Mais Chanal semblait imperméable à ses paroles. Elle murmura doucement :

— Mon cœur erre dans ce champ de bataille et voit les morts arborant leur croix de bravoure où s’ajoutera une croix sépulcrale à leur tombe. J’espère que nos corps ne seront pas trop déchiquetés… ainsi on pourra nous identifier. Je souhaite avoir une tombe d’honneur au Cimetière boisé de Berlin-Zehlendorf… avec plein de sorbiers.

Heinrich sentit un frisson parcourir son échine. Elle était folle, pensa-t-il. Complètement folle. Mais il savait aussi que cette folie était contagieuse – qu’elle pouvait infecter même les esprits les plus solides dans cet enfer qu’était devenu leur quotidien.

Chanal soupira :

— Combien je serais redevable à qui me débarrasserait de ma vie…

Il rétorqua sèchement :

— Vous avez juré de combattre jusqu’au dernier souffle.

Elle répondit simplement :

— Je me bats à vos côtés.

Heinrich secoua la tête avec dédain :

— Vous mentez.

Chanal esquissa un sourire triste :

— Je l’ai promis au Führer en personne…

Mais Heinrich n’en pouvait plus. Il cala son Karabiner 98k sur son épaule et braqua sa carabine sur elle. La croix de fer 2e classe accrochée à son uniforme – un cadeau du Führer lui-même – scintillait faiblement sous le clair de lune.

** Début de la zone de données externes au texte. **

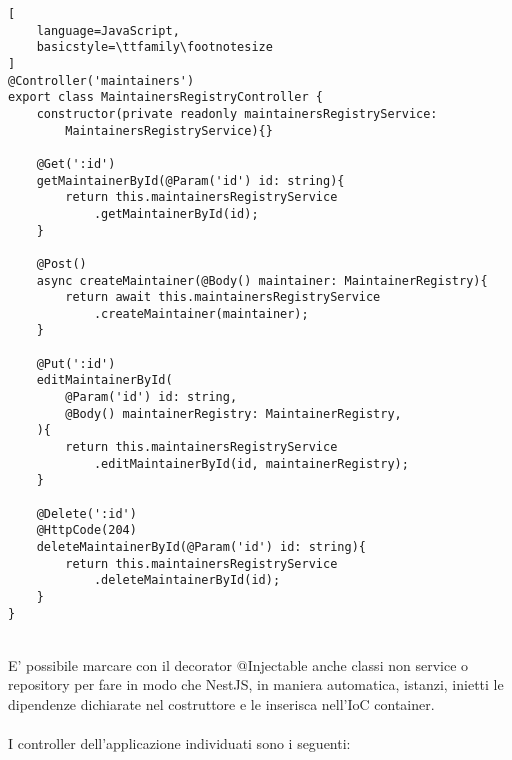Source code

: \begin{lstlisting}[
    language=JavaScript,
    basicstyle=\ttfamily\footnotesize
]
@Controller('maintainers')
export class MaintainersRegistryController {
    constructor(private readonly maintainersRegistryService: 
        MaintainersRegistryService){}

    @Get(':id')
    getMaintainerById(@Param('id') id: string){
        return this.maintainersRegistryService
            .getMaintainerById(id);
    }

    @Post()
    async createMaintainer(@Body() maintainer: MaintainerRegistry){
        return await this.maintainersRegistryService
            .createMaintainer(maintainer);
    }

    @Put(':id')
    editMaintainerById(
        @Param('id') id: string,
        @Body() maintainerRegistry: MaintainerRegistry,
    ){
        return this.maintainersRegistryService
            .editMaintainerById(id, maintainerRegistry);
    }

    @Delete(':id')
    @HttpCode(204)
    deleteMaintainerById(@Param('id') id: string){
        return this.maintainersRegistryService
            .deleteMaintainerById(id);
    }
}
\end{lstlisting}
\leavevmode\newline
\\
E' possibile marcare con il decorator @Injectable
anche classi non service o repository per fare in modo che NestJS, in maniera automatica, istanzi, inietti le dipendenze 
dichiarate nel costruttore e le inserisca nell'IoC container.
\\\\
I controller dell'applicazione individuati sono i seguenti:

Chanal écarquilla les yeux en voyant le canon pointé vers elle.

— Qu’est-ce que vous faites ? demanda-t-elle d’une voix tremblante.

Elle posa ses petites mains contre sa poitrine comme pour se protéger, mais Heinrich ne bougea pas. Son regard était froid, implacable.

— Vous êtes folle. Les malades mentaux doivent être systématiquement tués. Vous en êtes consciente. Vous qui prétendez être une fervente admiratrice du Führer… vous ne discuteriez pas ses ordres.

Chanal tenta désespérément de le convaincre qu’elle était saine d’esprit. Mais ses mots étaient vains ; Heinrich avait déjà pris sa décision. Lorsqu’il pressa la détente, tout sembla s’arrêter : le bruit assourdissant du tir résonna dans toute l’usine tandis que la balle transperçait le thorax de Chanal avant d’atteindre son cœur. Sa croix de fer voltigea sur le sol humide tandis que son corps s’effondrait lentement sur le côté.

Leurs regards se croisèrent une dernière fois avant qu’elle ne ferme les yeux pour toujours. Son âme semblait s’envoler vers un monde meilleur – ou peut-être simplement vers l’oubli éternel.

Cette nuit-là marqua également la fin pour Heinrich Wickmayer : il mourut quelques heures plus tard lors d’une offensive ennemie qui prit le dessus sur leurs dernières lignes défensives. Dans l’indifférence totale, il succomba au milieu du chaos – un autre nom perdu parmi tant d’autres dans cette guerre absurde où honneur et loyauté n’étaient que des illusions brisées par la réalité impitoyable du combat.